El grado de embajador que le fue escamoteado por varios años, lo ganó Calderón Urtecho con una acción judicial que hizo reconocer sus calificaciones y condiciones óptimas, las mejores, para acceder a esa parte del escalafón diplomático. Su origen provinciano, Cartavio, su parquedad cejijunta y discreción sempiterna, conspiraban no poco para hacerle las cosas difíciles en una Lima racista, fieramente conservadora de tradiciones que más que tradiciones eran deplorables maldiciones. A todo esto venció con tesón y paciencia, a veces incomprendida o criticada, Félix Calderón.
Cuando don Félix hablaba de sus hijos lo hacía con orgullo de saber que él y su esposa habían cultivado a un músico y aficionado a las artes y también a un científico matemático de altas calificaciones en Francia. Le brillaban los ojos, reía con sus anécdotas que narraba en sus raros momentos de expansión dicharrachera y sus referencias a cómo se construían los núcleos familiares con ejemplo y devoción.
Ha sido el embajador Félix Calderón Urtecho un patriota a carta cabal, escribía con prosa enérgica y ciencia moderna premunida de los últimos conocimientos que hacían muy difíciles de rebatir sus textos. Más de una vez escuché testimonios no nacionales de cómo les era “re-complicado” manejar esos testimonios.

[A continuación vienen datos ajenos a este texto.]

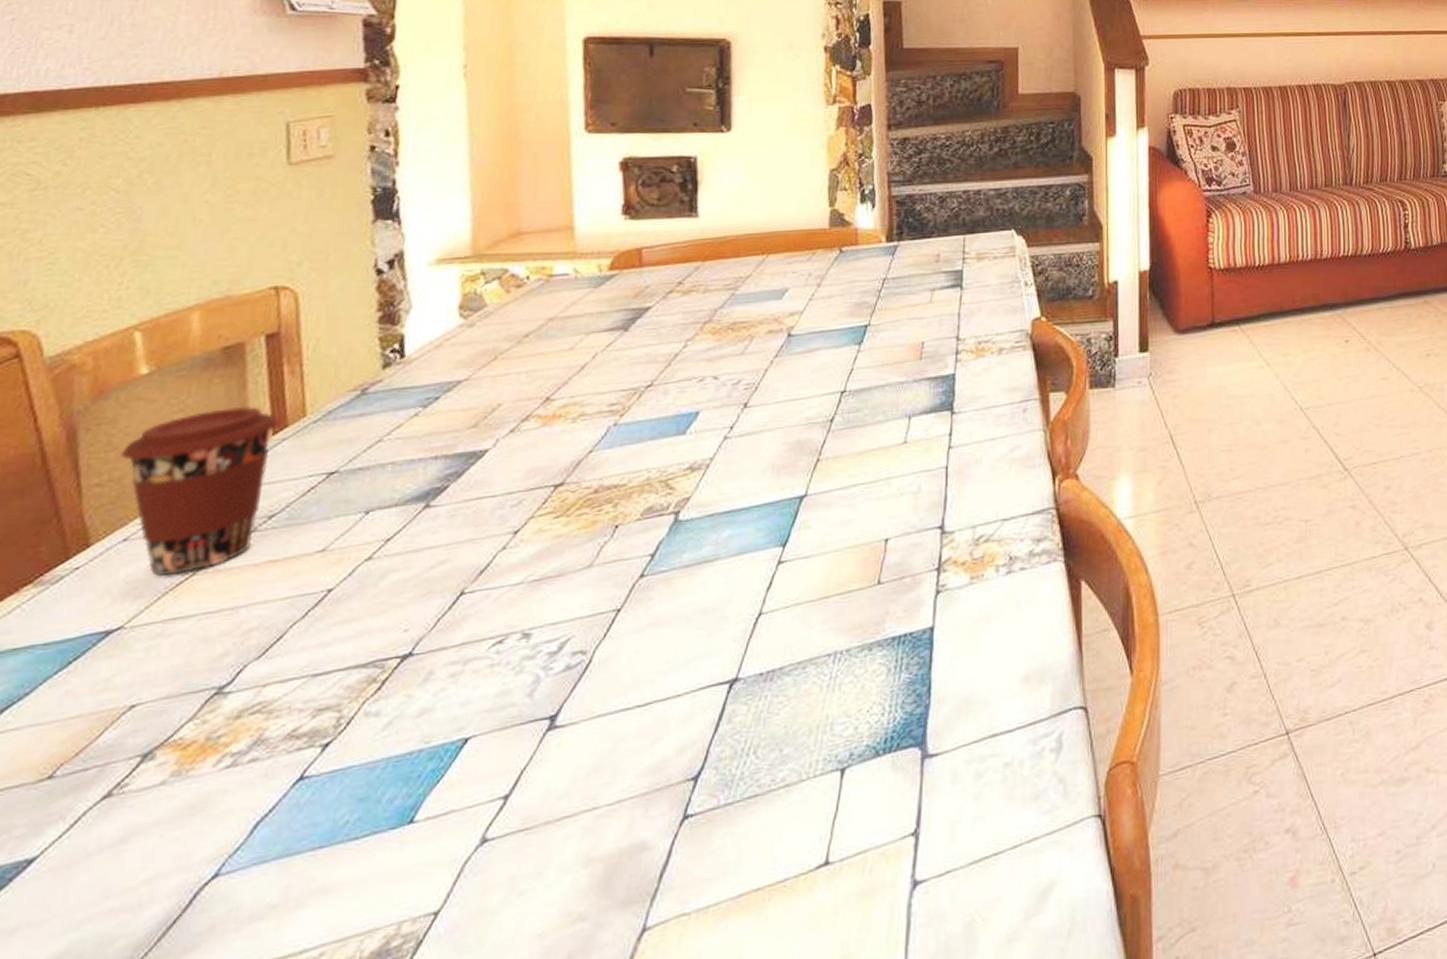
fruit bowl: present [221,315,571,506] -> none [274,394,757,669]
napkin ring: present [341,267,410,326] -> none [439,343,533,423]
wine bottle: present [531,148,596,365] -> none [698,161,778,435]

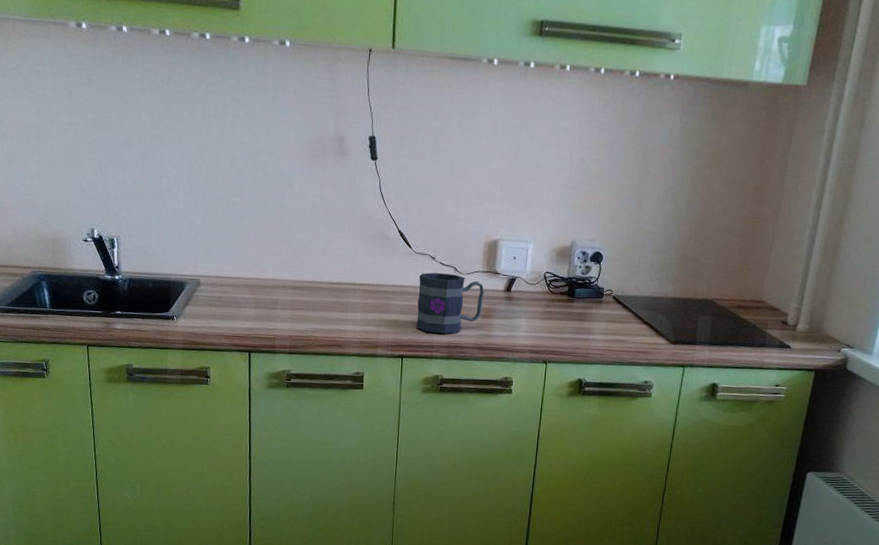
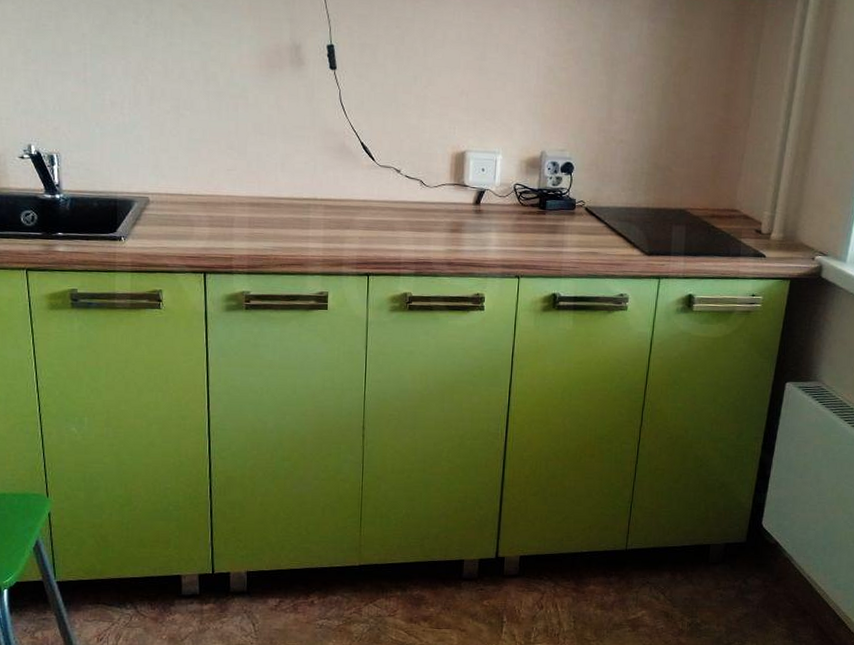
mug: present [416,272,485,334] -> none [382,185,453,249]

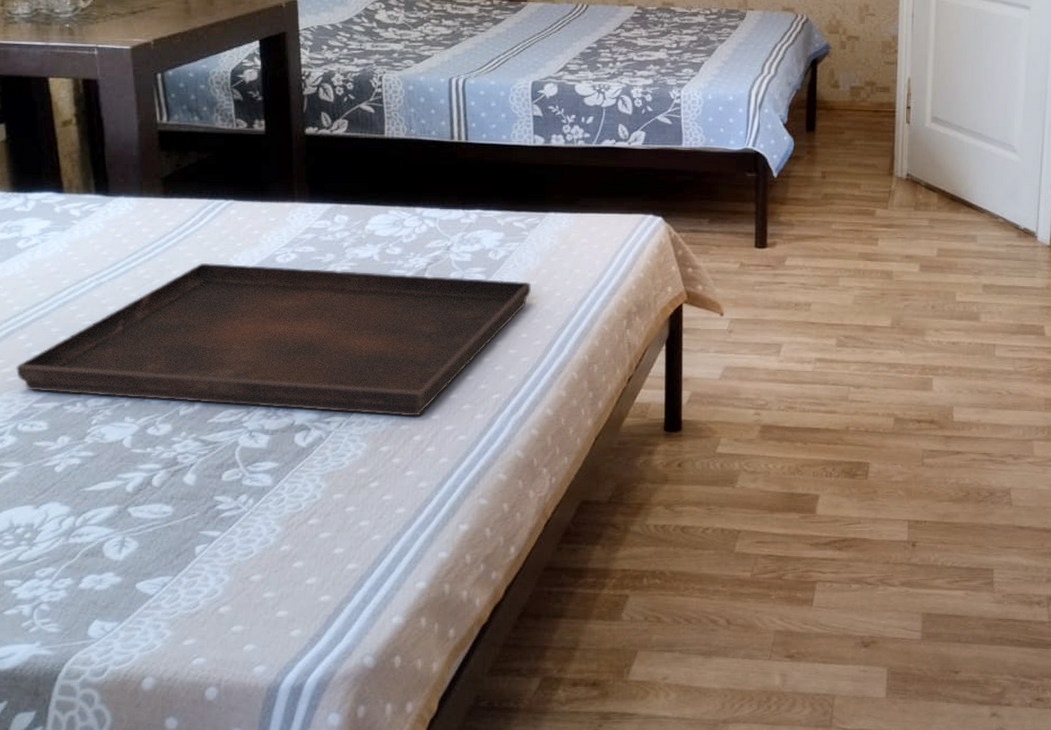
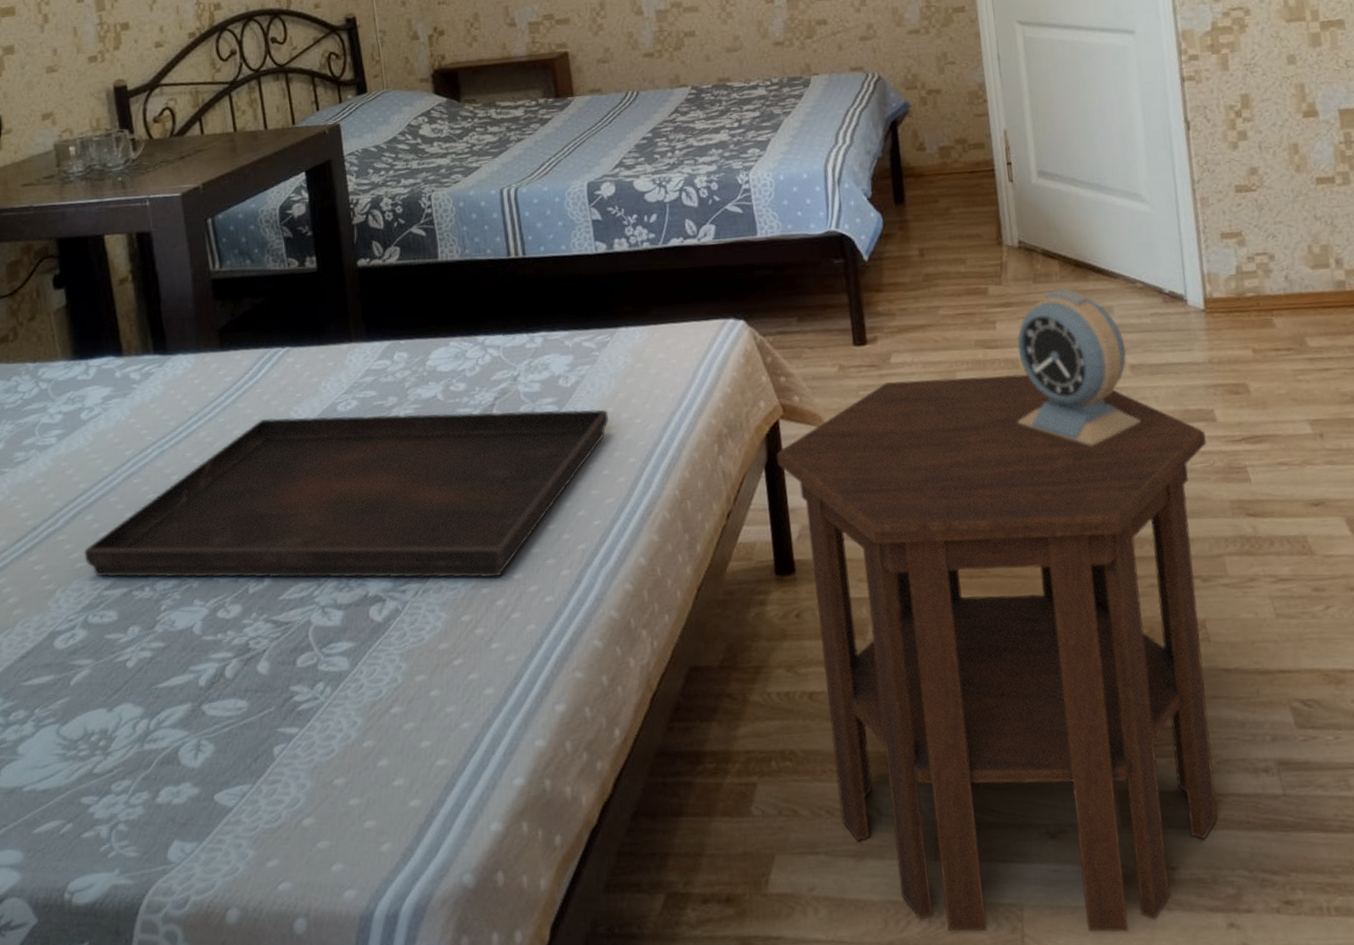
side table: none [677,281,1034,718] -> present [776,374,1219,933]
alarm clock: none [884,217,985,347] -> present [1017,288,1141,446]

El martes por la mañana, Ana María, su lealísima colaborador por más de quince años en su hogar, aquí y en el extranjero, llamó para comunicar la infausta noticia. No pude menos que sentir un estremecimiento enorme. En diez años había sido algo cotidiano y esperado, en cualquier momento, saber de él y de su prisa para reunirnos. Cierto que era yo el eslabón más modesto de la cadena, don Félix siempre llegaba pleno en noticias, textos, planteamientos, interpretaciones. Y meditabundo, cuanto que para mí incomprensible, hablaba que los hombres debían retirarse de la vida activa antes de los 70 años. No sospechaba entonces, asunto que Félix creo que sí entrevía, que la enfermedad le tenía atenazado en sus garras.
A su esposa y a sus dos hijos, mi profunda emoción que despide al embajador, al patriota y al amigo. Siento rota una fraternidad en mil pedazos aquí en la Tierra. Sé, con toda certeza que donde esté el ilustre ciudadano Félix Calderón Urtecho comprobará la adhesión sólida de sus muchos amigos y admiradores que le extrañarán de hoy en adelante. ¡Descanse en paz!